Trata-se de “um assunto que nos está a preocupar muito”, disse o presidente da UMP, deixando um apelo ao “preço justo da resposta” porque a comparticipação atual está a “tornar-se uma questão central para a sobrevivência das Misericórdias, que fazem o possível e impossível para ajudar os portugueses e para colaborar com o Estado”.

Recordando um estudo promovido pela UMP, com a coordenação do vice-presidente Manuel Caldas de Almeida e do tesoureiro José Rabaça, Manuel de Lemos pediu, em relação aos cuidados continuados, uma medida profilática, à semelhança do que foi feito em relação às comparticipações de respostas sociais.

A este propósito, Ana Mendes Godinho recordou que os três ministérios estão a “trabalhar afincadamente para encontrar uma resposta paliativa e uma resposta estrutural”, destacando ainda que o primeiro-ministro é um “grande defensor” da RNCCI, que é uma das prioridades de investimento no quadro da ‘bazuca europeia’.

Momentos antes e por proposta do Secretariado Regional (SR) da UMP do Porto, a assembleia aprovou um conjunto de recomendações, no quadro da articulação entre segurança social e saúde, a enviar ao governo.

Segundo Maria Amélia Ferreira, presidente do SR do Porto e provedora da Misericórdia de Marco de Canaveses, “temos de passar à ação” porque é “inquestionável a relevância” desta articulação, especialmente num quadro de saúde pública como o atual. “Parcas palavras de reconhecimento não se fazem acompanhar pela justa comparticipação” e por isso é urgente a elaboração de um modelo de articulação.

Além da criação de uma plataforma política entre governo e setor social que possa emitir recomendações sobre novos caminhos a percorrer e de um gabinete técnico conjunto que inclua os parceiros que estão no terreno, a proposta do SR do Porto apela, até ao final deste ano civil, à regularização de todas as situações pendentes de pagamentos e a uma correção financeira das comparticipações de média e longa duração, “sob pena de serem encerradas unidades”.

A atuação das brigadas de intervenção rápida foram igualmente tema de debate nesta assembleia geral. As reclamações vieram do distrito de Coimbra, através de intervenções do provedor José Dias Coimbra, de Arganil, e do presidente do SR, António Sérgio Martins, que também é provedor da Misericórdia de Pampilhosa da Serra. Ambos destacaram que, face à incapacidade de respostas das brigadas, um conjunto de Santas Casas uniu-se para apoiar uma Misericórdia que se encontrava em situação especialmente complicada.

Esta solidariedade entre instituições foi saudada pelo Secretariado Nacional e a propósito das brigadas, Manuel de Lemos disse que “o resultado globalmente não é bom, mas tem corrido muito bem nalguns sítios”.
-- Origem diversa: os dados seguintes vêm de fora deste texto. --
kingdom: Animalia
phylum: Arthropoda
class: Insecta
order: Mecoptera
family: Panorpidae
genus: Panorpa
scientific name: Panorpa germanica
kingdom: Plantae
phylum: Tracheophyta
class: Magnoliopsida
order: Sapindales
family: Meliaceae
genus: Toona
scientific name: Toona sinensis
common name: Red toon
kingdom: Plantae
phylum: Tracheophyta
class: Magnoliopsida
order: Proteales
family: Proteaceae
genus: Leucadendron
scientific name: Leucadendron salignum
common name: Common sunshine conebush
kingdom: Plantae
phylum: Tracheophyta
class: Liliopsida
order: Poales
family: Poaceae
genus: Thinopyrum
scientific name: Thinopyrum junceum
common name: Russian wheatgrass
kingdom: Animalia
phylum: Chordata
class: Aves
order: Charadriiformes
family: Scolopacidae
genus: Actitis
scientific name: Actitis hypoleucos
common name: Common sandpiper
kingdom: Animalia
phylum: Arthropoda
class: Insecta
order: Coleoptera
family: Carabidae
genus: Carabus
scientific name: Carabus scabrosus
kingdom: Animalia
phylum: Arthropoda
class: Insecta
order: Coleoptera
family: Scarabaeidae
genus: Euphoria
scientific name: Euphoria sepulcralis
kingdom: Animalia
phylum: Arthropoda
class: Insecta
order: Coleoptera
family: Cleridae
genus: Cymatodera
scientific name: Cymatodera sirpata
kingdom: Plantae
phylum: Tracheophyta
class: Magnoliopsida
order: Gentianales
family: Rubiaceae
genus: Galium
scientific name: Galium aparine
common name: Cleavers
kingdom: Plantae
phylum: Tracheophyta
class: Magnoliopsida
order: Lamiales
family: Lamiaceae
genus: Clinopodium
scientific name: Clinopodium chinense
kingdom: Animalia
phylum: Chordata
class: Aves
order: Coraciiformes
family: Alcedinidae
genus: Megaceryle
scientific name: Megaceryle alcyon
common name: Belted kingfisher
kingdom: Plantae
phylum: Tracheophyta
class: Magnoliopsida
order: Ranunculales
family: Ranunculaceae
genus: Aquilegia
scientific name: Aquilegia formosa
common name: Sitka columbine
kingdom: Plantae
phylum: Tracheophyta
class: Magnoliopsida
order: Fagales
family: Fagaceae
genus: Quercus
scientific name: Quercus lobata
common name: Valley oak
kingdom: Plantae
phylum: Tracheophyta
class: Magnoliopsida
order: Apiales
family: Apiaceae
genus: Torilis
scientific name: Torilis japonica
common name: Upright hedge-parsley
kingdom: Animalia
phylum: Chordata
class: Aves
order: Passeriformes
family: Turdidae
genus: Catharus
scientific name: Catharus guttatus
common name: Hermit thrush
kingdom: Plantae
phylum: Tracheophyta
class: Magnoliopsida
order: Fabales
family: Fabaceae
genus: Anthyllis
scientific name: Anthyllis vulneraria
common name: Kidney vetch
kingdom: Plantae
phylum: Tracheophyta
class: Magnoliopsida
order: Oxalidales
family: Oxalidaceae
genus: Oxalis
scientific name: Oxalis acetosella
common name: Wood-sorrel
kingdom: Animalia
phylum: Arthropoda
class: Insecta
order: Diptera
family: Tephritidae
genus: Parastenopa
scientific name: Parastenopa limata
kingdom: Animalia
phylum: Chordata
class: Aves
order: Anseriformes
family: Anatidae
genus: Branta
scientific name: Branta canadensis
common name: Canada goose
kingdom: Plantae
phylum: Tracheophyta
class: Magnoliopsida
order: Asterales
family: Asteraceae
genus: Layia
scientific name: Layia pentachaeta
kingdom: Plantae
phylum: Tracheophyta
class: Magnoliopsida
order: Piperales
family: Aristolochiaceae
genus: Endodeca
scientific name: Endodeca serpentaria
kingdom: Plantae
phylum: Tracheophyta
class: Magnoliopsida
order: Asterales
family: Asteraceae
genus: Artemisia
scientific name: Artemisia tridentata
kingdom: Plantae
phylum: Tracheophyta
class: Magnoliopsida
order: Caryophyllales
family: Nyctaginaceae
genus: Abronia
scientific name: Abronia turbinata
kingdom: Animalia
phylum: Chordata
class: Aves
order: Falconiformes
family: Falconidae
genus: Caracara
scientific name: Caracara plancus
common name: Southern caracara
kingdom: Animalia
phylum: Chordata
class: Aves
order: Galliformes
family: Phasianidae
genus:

A vacinação também foi tema marcante neste encontro e, segundo o presidente da UMP, deve avançar em janeiro. “Idosos e trabalhadores dos lares estão em primeiro lugar, mas não estavam e isso deve-se a um esforço grande das entidades representativas do setor social”. A inclusão de utentes e trabalhadores na primeira fase de vacinação é “uma boa notícia” porque vai permitir controlar a doença nas Santas Casas.

“Continuamos a ter muitos surtos e alguns muito pesados do ponto de vista dos óbitos. Estamos descapitalizados, com grandes faltas de recursos. Não me vou alongar porque os senhores, que vivem isso no dia a dia, sabem bem que a situação é difícil e complexa”, disse o presidente, deixando um apelo: “Não podemos desistir, temos de continuar a ser resilientes.”

Dez dias depois da assembleia geral, Marta Temido e Ana Mendes Godinho anunciaram o pagamento integral da frequência da RNCCI, retroativos a fevereiro de 2020 e com duração até março do próximo ano.